Minnie disappeared from the cameras’ views again, so he set up another feeding station in a different location, hoping the change in the environment would work. It didn’t.
Henn decided to try a kennel trap, much larger than the box traps at about 6 feet high, 10 feet deep and 5 feet wide. She stuck her face in the trap but would not step into it. This went on for a week to nine days, he recalled.
She seemed to only come out at night, visiting the feeding station between midnight and 4;30 AM. “She hid in the thickest, thickest of woods, where a squirrel would have a hard time getting in,” he said.
Henn took the panels off of the trap, replacing them one by one as Minnie got more comfortable with stepping into the trap’s confines. After he assembled the final part with the door, “She looked at it for a half-hour, then walked in and ate the food six minutes,” while he watched it live on his phone. Finally, she went all the way. A silent laser beam is set up to trigger the door to close when the dog steps across the light.

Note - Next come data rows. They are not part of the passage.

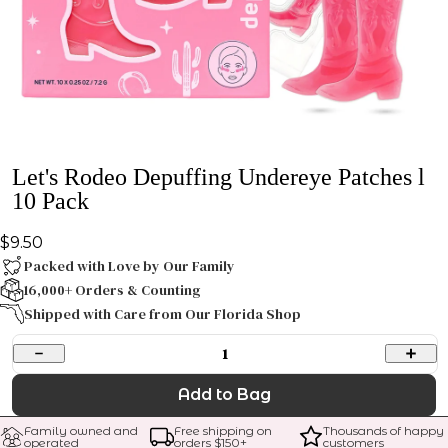
Let's Rodeo Depuffing Undereye Patches l
10 Pack
$9.50
Packed with Love by Our Family
16,000+ Orders & Counting
Shipped with Care from Our Florida Shop
1
Add to Bag
Family owned and 
Free shipping on 
Thousands of happy 
operated
orders $
150
+
customers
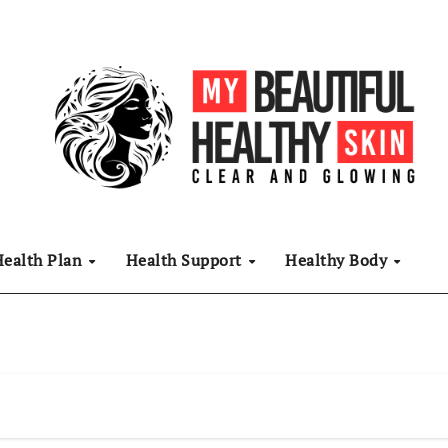
Health Plan
Health Support
Healthy Body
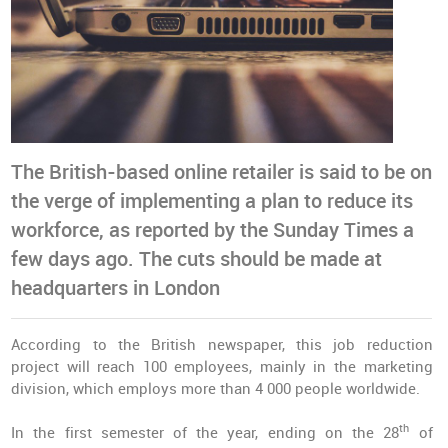
The British-based online retailer is said to be on
the verge of implementing a plan to reduce its
workforce, as reported by the Sunday Times a
few days ago. The cuts should be made at
headquarters in London
According to the British newspaper, this job reduction
project will reach 100 employees, mainly in the marketing
division, which employs more than 4 000 people worldwide.
th
In the first semester of the year, ending on the 28
of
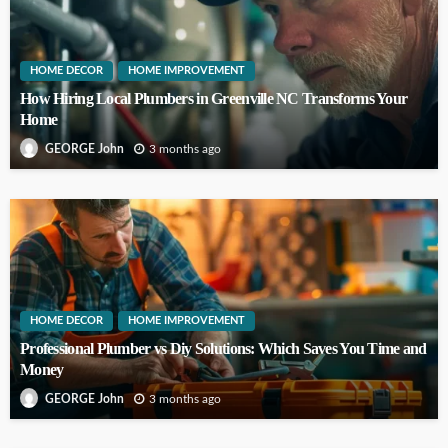
HOME DECOR
HOME IMPROVEMENT
How Hiring Local Plumbers in Greenville NC Transforms Your
Home
3 months ago
GEORGE John
HOME DECOR
HOME IMPROVEMENT
Professional Plumber vs Diy Solutions: Which Saves You Time and
Money
3 months ago
GEORGE John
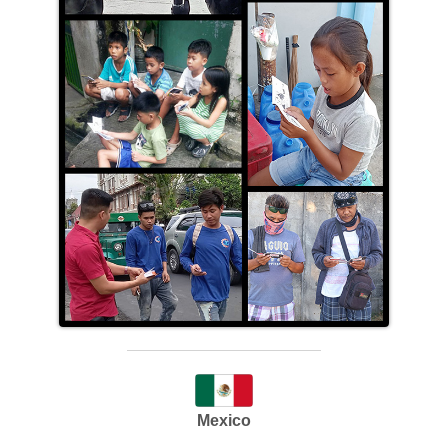
Mexico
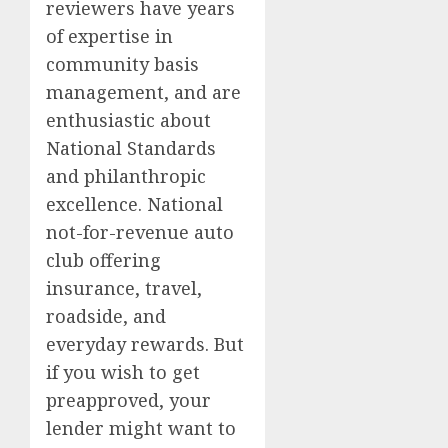
reviewers have years
of expertise in
community basis
management, and are
enthusiastic about
National Standards
and philanthropic
excellence. National
not-for-revenue auto
club offering
insurance, travel,
roadside, and
everyday rewards. But
if you wish to get
preapproved, your
lender might want to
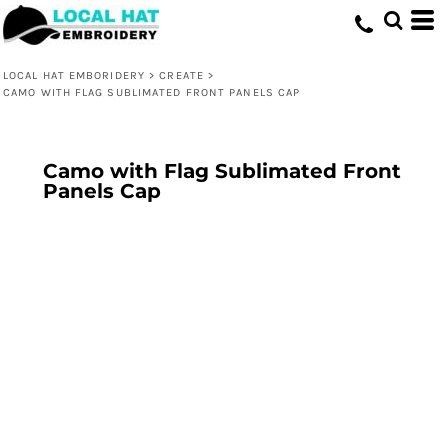
LOCAL HAT EMBORIDERY
>
CREATE
>
CAMO WITH FLAG SUBLIMATED FRONT PANELS CAP
Camo with Flag Sublimated Front
Panels Cap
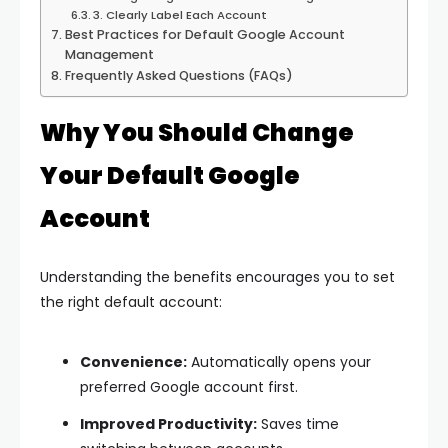
3. Clearly Label Each Account
Best Practices for Default Google Account
Management
Frequently Asked Questions (FAQs)
Why You Should Change
Your Default Google
Account
Understanding the benefits encourages you to set
the right default account:
Convenience:
Automatically opens your
preferred Google account first.
Improved Productivity:
Saves time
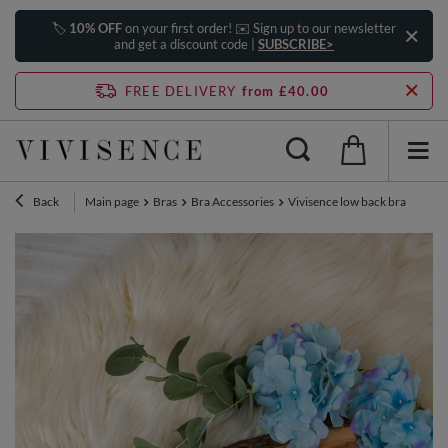
🏷️
10% OFF
on your first order! ✉️ Sign up to our newsletter
and get a discount code |
SUBSCRIBE>
FREE DELIVERY
from £40.00
Back
Main page
Bras
Bra Accessories
Vivisence low back bra convert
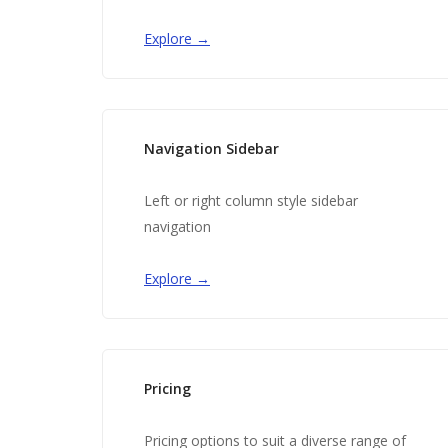
Explore →
Navigation Sidebar
Left or right column style sidebar
navigation
Explore →
Pricing
Pricing options to suit a diverse range of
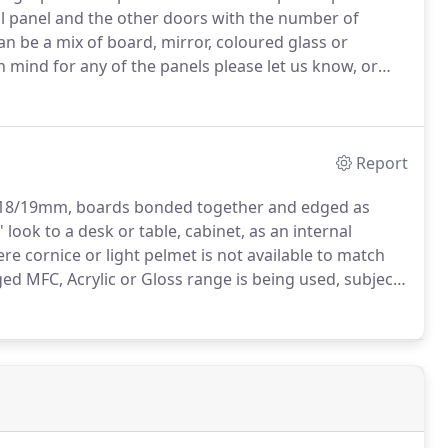
ll panel and the other doors with the number of
an be a mix of board, mirror, coloured glass or
 mind for any of the panels please let us know, or
' sliding-door system is suitable for a maximum of 5
Report
e 18/19mm, boards bonded together and edged as
look to a desk or table, cabinet, as an internal
e cornice or light pelmet is not available to match
ged MFC, Acrylic or Gloss range is being used, subject
of the board x 36mm thick x 100mm, edged 2 Long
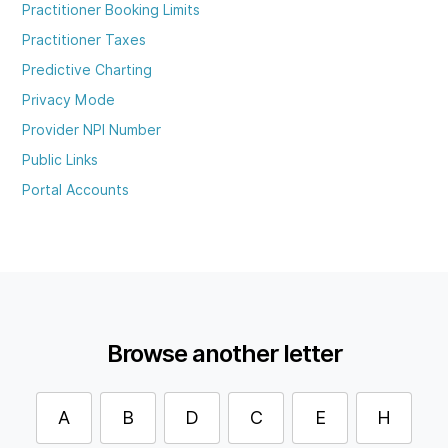
Practitioner Booking Limits
Practitioner Taxes
Predictive Charting
Privacy Mode
Provider NPI Number
Public Links
Portal Accounts
Browse another letter
A
B
D
C
E
H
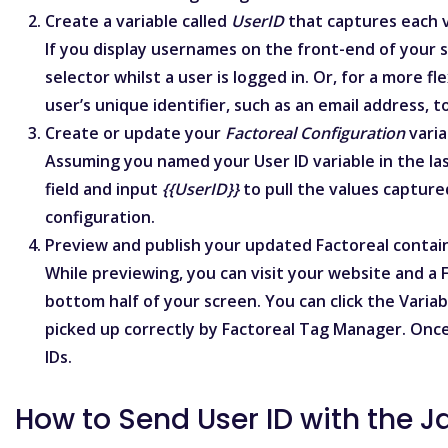
Create a variable called
UserID
that captures each vi
If you display usernames on the front-end of your 
selector
whilst a user is logged in. Or, for a more 
user’s unique identifier, such as an email address, 
Create or update your
Factoreal Configuration
varia
Assuming you named your User ID variable in the la
field and input
{{UserID}}
to pull the values capture
configuration.
Preview and publish your updated Factoreal contai
While previewing, you can visit your website and a
bottom half of your screen. You can click the Variab
picked up correctly by Factoreal Tag Manager. Once
IDs.
How to Send User ID with the J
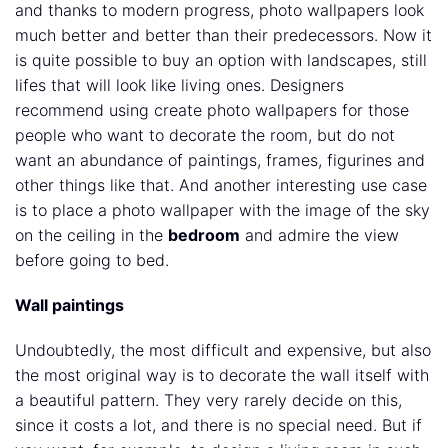
and thanks to modern progress, photo wallpapers look
much better and better than their predecessors. Now it
is quite possible to buy an option with landscapes, still
lifes that will look like living ones. Designers
recommend using create photo wallpapers for those
people who want to decorate the room, but do not
want an abundance of paintings, frames, figurines and
other things like that. And another interesting use case
is to place a photo wallpaper with the image of the sky
on the ceiling in the
bedroom
and admire the view
before going to bed.
Wall paintings
Undoubtedly, the most difficult and expensive, but also
the most original way is to decorate the wall itself with
a beautiful pattern. They very rarely decide on this,
since it costs a lot, and there is no special need. But if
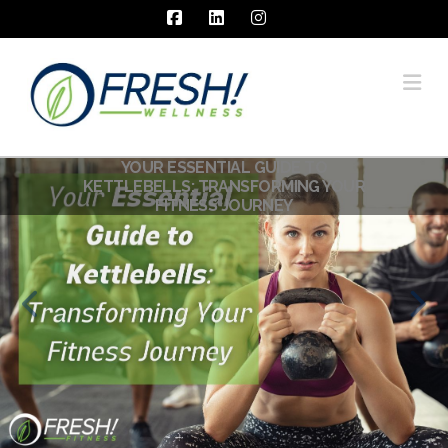
Facebook
LinkedIn
Instagram
Na
YOUR ESSENTIAL GUIDE TO
KETTLEBELLS: TRANSFORMING YOUR
FITNESS JOURNEY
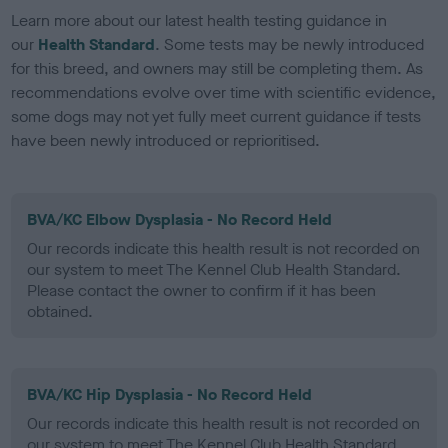
Learn more about our latest health testing guidance in
our
Health Standard
. Some tests may be newly introduced
for this breed, and owners may still be completing them. As
recommendations evolve over time with scientific evidence,
some dogs may not yet fully meet current guidance if tests
have been newly introduced or reprioritised.
BVA/KC Elbow Dysplasia - No Record Held
Our records indicate this health result is not recorded on
our system to meet The Kennel Club Health Standard.
Please contact the owner to confirm if it has been
obtained.
BVA/KC Hip Dysplasia - No Record Held
Our records indicate this health result is not recorded on
our system to meet The Kennel Club Health Standard.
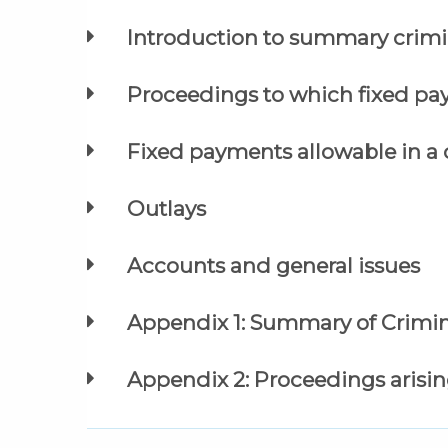
Introduction to summary crimi
Proceedings to which fixed pa
Fixed payments allowable in a 
Outlays
Accounts and general issues
Appendix 1: Summary of Crimin
Appendix 2: Proceedings arisin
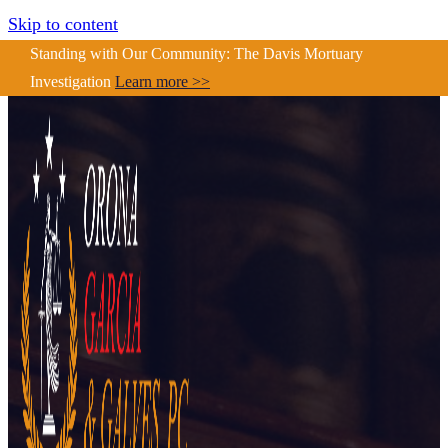
Skip to content
Standing with Our Community: The Davis Mortuary
Investigation
Learn more >>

“Then all of a sudden, as the door was closing, she darted out like a bullet. The door closed behind her as she got out. It was heartbreaking,” he said. “She beat the door by three feet.”
The sound of the door closing only made her more fearful. She never returned there. In a different place, Henn set up a smörgåsbord of food—bacon, hot dogs, liverwurst, rotisserie chicken—and that enticed her back out of hiding. “She had a delicious meal and then she walked away and she ate. I figured the next night she would be back for sure,” he said, but the next night he heard, though the camera, fireworks go off in the area, and that was it.
Minnie was not spotted again for 17 days.
Every day, Henn walked up every trail he could find, looking for her paw prints or any sign of her. He was convinced the fireworks had scared her off and she had now run to the woods on the either side of the road near Oakland Cemetery.
He decided to set up some cameras in the area and just as he pulled onto Jermain Avenue, he received a call from a woman who said she had spotted Minnie in the cemetery. He found the caller, who pointed out where Minnie was. He carefully and quietly got out of his car with a Snappy Snare, used to catch animals, and a bowl of food.
“I think if she had seen me, she would have bolted out of there,” he said.
Blake also happened to be nearby. She approached Minnie with her collar and leash, lowered herself to the ground and, in a happy tone, called out, “Minnie! Minnie Moo!”
“Minnie looked at her and stopped the pacing,” Henn said.
Blake said it was clear Minnie recognized her. For about a half-hour she spoke to Minnie, slowly approaching her. She worked her way closer and closer, with Henn watching through the bushes. As soon as Blake grabbed Minnie, Henn put the snare on the dog.
After 59 days, “Finally, it was over,” Henn said.
For now, Minnie is back at ARF Hamptons while her owner recuperates. “Minnie’s story is an example of a community of concerned friends and neighbors coming together,” said Scott Howe, the executive director at ARF. “Their efforts, combined with patience and generosity of Teddy Henn, brought Minnie to safety.
Howe said that as GPS collars become more efficient, with a longer battery life, anyone with a shy or fearful dog, or one that likes to roam, should consider them, he said. “Accidents happen, both at home and on walks, and a GPS collar in addition to a registered microchip, can offer extra peace of mind.”